Quote from: Lizzie on February 10, 2016, 09:37:57 PM
You know I think if James simply retitled his thread "Cheese" and apologized for his first post being off-topic, all problems would be solved.

This would be great for immersion, making the languages consistent.

However...it would also be close to the bottom on my list.  I -do- like that you presented actual code though.  I'm not sure if Diku Code is in C/C++?  Is it?
She wasn't doing a thing that I could see, except standing there leaning on the balcony railing, holding the universe together. --J.D. Salinger

Quote from: Armaddict on September 23, 2015, 12:44:20 AM
However...it would also be close to the bottom on my list.  I -do- like that you presented actual code though.  I'm not sure if Diku Code is in C/C++?  Is it?
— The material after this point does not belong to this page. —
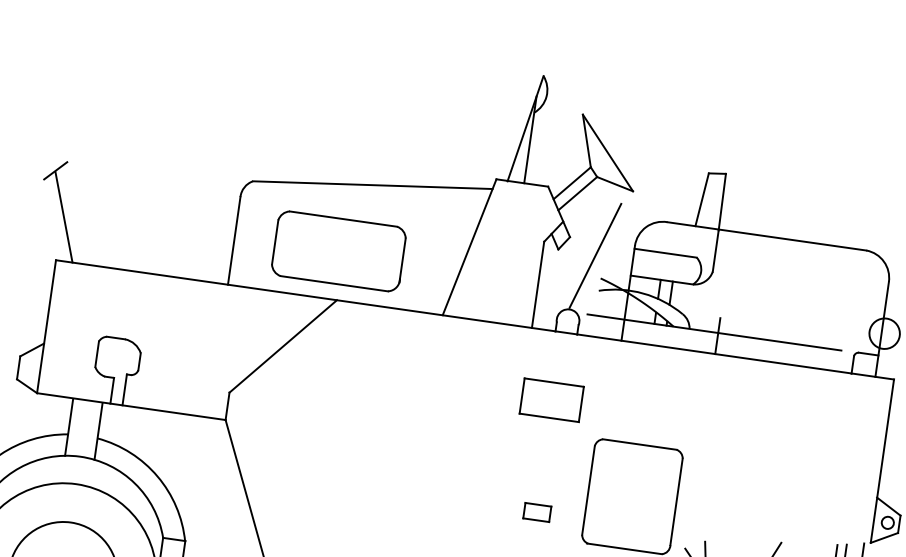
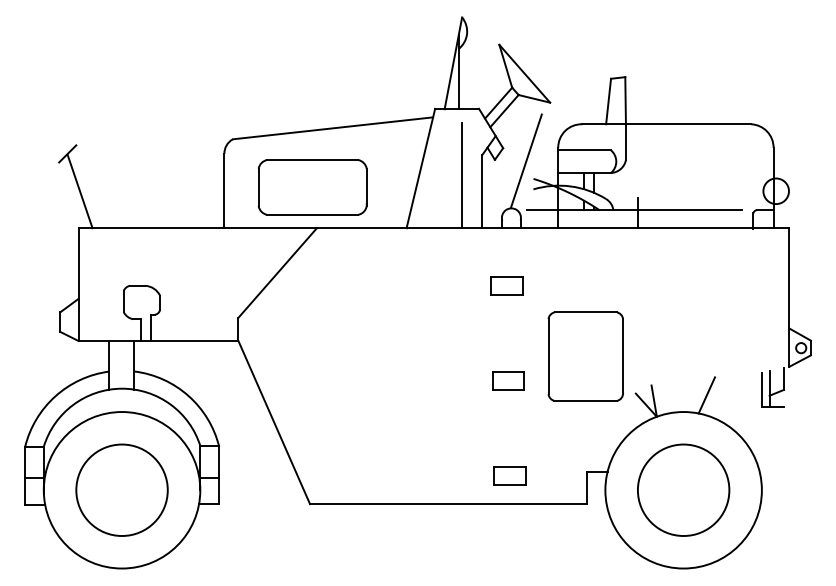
line: (517, 262) -> (462, 175), added
part: (550, 399) -> (506, 285), size x0.62
part: (537, 511) -> (508, 380), size x1.43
Agreed...I just got excited about the idea and wanted to see how the output would look. (OTOH, it's a fairly small/safe change - no reason to serialize the garbler state per PC.)

Diku's coded in C. I think I remember hearing that Arm is compiled as C++, but I could be wrong.
<Maso> I thought you were like...a real sweet lady.

MUD trivia: I might be confusing it with Circle, but I think whenever one of DikuMUDs clerics or mages would cast a spell, their "incantation" would replace the characters in this fashion (vowels exchanged with vowels, non-vowels exchanged with non-vowels).  So you got funny spells like "pigho" and "poir" (which was heal - I remember that one).
The neat, clean-shaven man sends you a telepathic message:
     "I tried hairy...Im sorry"

Quote from: CodeMaster on September 23, 2015, 11:50:23 AM
MUD trivia: I might be confusing it with Circle, but I think whenever one of DikuMUDs clerics or mages would cast a spell, their "incantation" would replace the characters in this fashion (vowels exchanged with vowels, non-vowels exchanged with non-vowels).  So you got funny spells like "pigho" and "poir" (which was heal - I remember that one).

Pigho was haste!
She wasn't doing a thing that I could see, except standing there leaning on the balcony railing, holding the universe together. --J.D. Salinger


Thought it was a spambot. Almost flagged for moderation. Didn't.

Carry on.
A staff member sends you:
"Normally we don't see a <redacted> walk into a room full of <redacted> and start indiscriminately killing."

You send to staff:
"Welcome to Armageddon."

Al Bhed is just a replacement of English consonants and vowels with other consonants and vowels, is what I mean. Its from Final Fantasy.

I would argue against the realism of such a system because there is literally no way such a pair of languages could evolve naturally in the same world.